First, let me congratulate you on choosing some really great speakers. I own both the Dirty Weekend Specials (in the office system) and also the Soul Superfly in the main system.
So, what you have are somewhat specialized speakers because they are an easy load on the amplifier and very high efficiency. They are also very revealing of the electronics that drive them which means that getting the most out of them requires pairing down the electronics to the minimum. If we consider that every component (tube, transistor, resistor, capacitor, volume control, interconnect cable, jack & plug) that the signal goes through alters it in some way (adds noise and distortion), even slightly, then we can begin to appreciate that the less we manipulate the signal, the cleaner the output to the speakers. Another way of saying it is that the signal will never be more perfect than it is at the output of the CD player or phono stage, so the goal is simply to amplify that signal to the point that it drives the speakers to listening levels.
So what does that mean in the real world? Since all that each of us can do is comment on our own experiences, I will tell you what I have done. For the main system using the Soul Superfly speakers the entire signal chain from the output of the CD player is: cable/jack - volume control - driver/voltage amp tube - EML 320B output tube - output transformer- cable - Zu speakers. OK, let's decipher that. The signal from the CD player goes by interconnect to the volume control on the amplifier; that attenuated signal is fed to the tube that amplifies the voltage necessary to drive the output tube to clipping; the amplified signal is fed to the grid of the output tube by direct coupling (no capacitor); the output tube works into the single ended output transformer which converts the high impedance of the triode into the low impedance (16 ohms) that the speaker needs.

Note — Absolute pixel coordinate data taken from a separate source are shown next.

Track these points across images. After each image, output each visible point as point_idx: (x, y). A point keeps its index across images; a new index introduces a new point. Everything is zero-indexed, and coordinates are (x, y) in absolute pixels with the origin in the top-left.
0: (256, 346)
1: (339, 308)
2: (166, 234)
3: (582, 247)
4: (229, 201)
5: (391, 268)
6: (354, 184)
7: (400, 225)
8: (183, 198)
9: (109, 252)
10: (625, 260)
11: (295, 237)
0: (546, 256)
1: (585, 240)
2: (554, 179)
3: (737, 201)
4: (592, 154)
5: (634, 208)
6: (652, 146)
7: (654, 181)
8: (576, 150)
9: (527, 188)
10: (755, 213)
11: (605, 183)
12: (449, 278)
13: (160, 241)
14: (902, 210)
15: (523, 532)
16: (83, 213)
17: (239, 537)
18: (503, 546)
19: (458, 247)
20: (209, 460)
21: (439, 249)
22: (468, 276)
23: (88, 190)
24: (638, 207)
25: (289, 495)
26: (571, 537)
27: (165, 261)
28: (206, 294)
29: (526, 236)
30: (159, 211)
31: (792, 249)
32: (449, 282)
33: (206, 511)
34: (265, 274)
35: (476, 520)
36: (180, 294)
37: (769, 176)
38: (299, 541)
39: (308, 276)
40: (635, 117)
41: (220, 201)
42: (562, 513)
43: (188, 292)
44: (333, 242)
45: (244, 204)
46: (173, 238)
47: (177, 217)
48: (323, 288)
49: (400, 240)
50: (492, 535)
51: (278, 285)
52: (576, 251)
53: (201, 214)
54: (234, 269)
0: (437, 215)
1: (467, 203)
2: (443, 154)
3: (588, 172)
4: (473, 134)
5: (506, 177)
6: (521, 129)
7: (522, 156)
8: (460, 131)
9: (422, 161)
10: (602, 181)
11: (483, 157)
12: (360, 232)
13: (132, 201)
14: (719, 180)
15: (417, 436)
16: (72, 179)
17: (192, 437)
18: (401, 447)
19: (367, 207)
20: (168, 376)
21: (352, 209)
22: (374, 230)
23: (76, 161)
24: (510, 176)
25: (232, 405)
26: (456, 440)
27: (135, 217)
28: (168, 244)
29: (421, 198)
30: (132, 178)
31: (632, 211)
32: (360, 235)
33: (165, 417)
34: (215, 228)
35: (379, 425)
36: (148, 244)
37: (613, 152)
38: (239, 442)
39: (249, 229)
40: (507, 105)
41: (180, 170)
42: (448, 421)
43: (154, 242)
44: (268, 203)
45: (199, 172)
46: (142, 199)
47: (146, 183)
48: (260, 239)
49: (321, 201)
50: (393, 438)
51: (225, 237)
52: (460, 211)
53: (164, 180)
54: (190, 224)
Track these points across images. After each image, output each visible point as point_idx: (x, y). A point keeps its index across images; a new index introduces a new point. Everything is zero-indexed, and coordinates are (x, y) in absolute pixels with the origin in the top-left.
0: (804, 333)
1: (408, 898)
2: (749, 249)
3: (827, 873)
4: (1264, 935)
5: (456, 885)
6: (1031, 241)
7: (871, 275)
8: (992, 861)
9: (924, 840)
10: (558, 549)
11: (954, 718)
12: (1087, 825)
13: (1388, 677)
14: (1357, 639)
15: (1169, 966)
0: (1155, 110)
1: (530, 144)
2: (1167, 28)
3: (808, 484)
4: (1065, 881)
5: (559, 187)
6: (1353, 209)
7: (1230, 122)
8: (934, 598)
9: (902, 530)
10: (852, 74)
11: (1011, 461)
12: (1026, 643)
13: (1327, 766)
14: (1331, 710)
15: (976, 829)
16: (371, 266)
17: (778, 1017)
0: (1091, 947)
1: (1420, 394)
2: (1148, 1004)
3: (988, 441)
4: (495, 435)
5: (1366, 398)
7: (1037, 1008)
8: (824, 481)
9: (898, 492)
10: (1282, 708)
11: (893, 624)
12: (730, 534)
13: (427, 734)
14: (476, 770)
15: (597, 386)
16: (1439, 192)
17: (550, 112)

Consider the signal chain: one interconnect, volume control, one driver tube, one output tube, output transformer, cable, speakers. That's the entire signal chain from CD player to speakers. There are no superfluous stages, no buffers, no extra stages of amplification that will simply be attenuated in the volume control, and all that adds up to a lack of noise and distortion in the signal chain.
So that's my recommendation: reduce the number of amplification stages, reduce the number of components the signal goes through, reduce the number of interconnects and with each reduction of an unnecessary component you are making the signal cleaner and clearer. These speakers sing with a high quality source into a single ended triode amp that is two stages: driver tube and output tube with a volume control at the input. Naturally, direct coupling between the two stages is preferred since that eliminates one capacitor in the signal chain.
I would suggest you experiment. If the volume control on the CD player can attenuate the signal in the digital domain without corrupting the signal, then use that directly into your Class D amp with the volume control maxed. Now try maxing the volume on the CD player and using the volume control on the Class D amp. Which sounds better? Eventually, you should get a two stage SET amp to try since they can be extremely transparent.